Multiple Project Path Management with Bash

Published January 27, 2010 in Software and Bash

At any given time in the past few years, I’ve had a few projects active at the same time, from little experiments to forks of open source projects to code for various jobs. Over time, I’ve developed a little bash ditty to help me manage switching between projects, and I wanted to share that today.

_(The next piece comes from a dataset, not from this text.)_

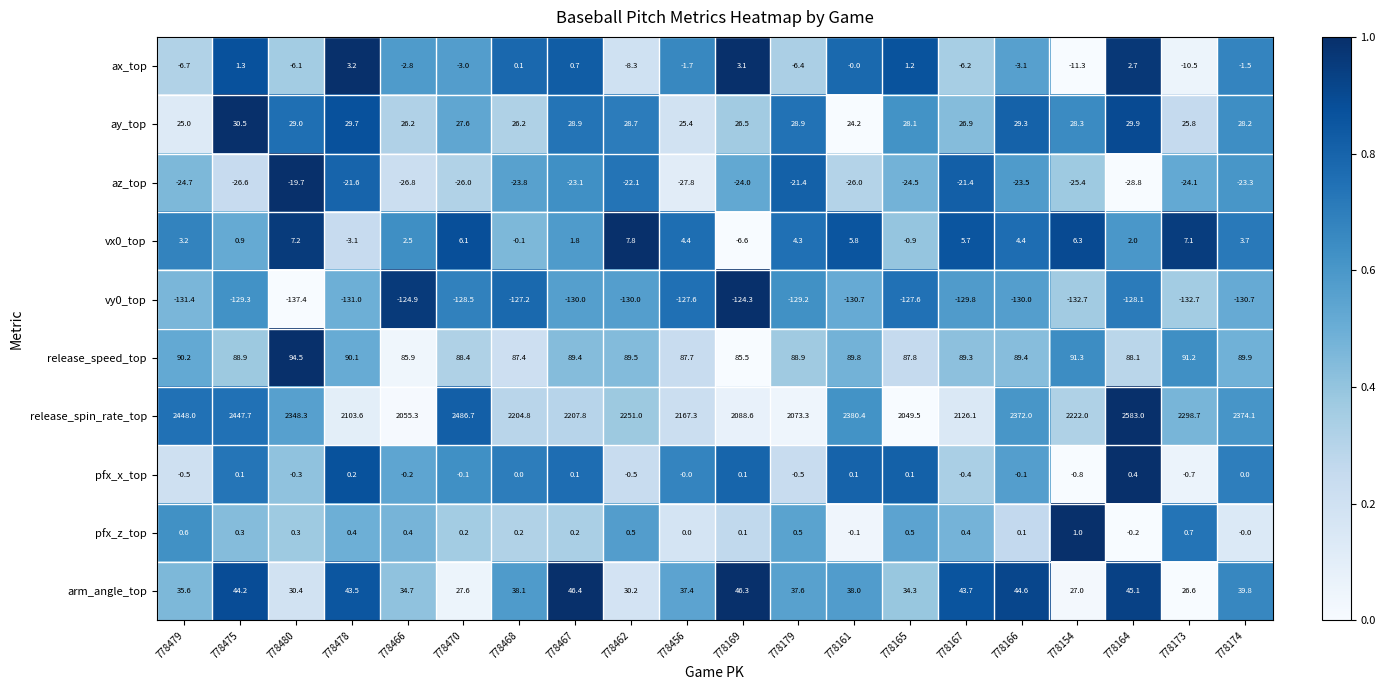

How many categories are shown in the chart?

20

At the bottom of my ~/.profile:

function project {
  PROJECT_BASE=~/code
  if [ "$1" ]; then
    PROJECT=$PROJECT_BASE/$1
    if [ -d $PROJECT ]; then
      touch $PROJECT_BASE/$1
    elif [ $1 = "list" ]; then
      echo
      echo "Projects"
      echo
      ls -t1 $PROJECT_BASE
      return 0
    else
      echo "No project $1"
      return -1
    fi
  fi
  cd $PROJECT_BASE/`ls -t1 $PROJECT_BASE|head -n1`
}
project

And, if you have bash completion installed and configured, add the following to a file in ~/.bash_completion.d:


_project() {
  COMPREPLY=( $(compgen -W "list `ls ~/code`" --\
    ${COMP_WORDS[COMP_CWORD]}) )
}
complete -F _project project

When you open a new tab, it will automatically cd into your most recently changed project. To switch projects, just do project existing-project (with tab completion on the project name). To see a list of projects, project list and to return to the currently active project, just project from anywhere.

Hope that brings someone else as much utility as it has me.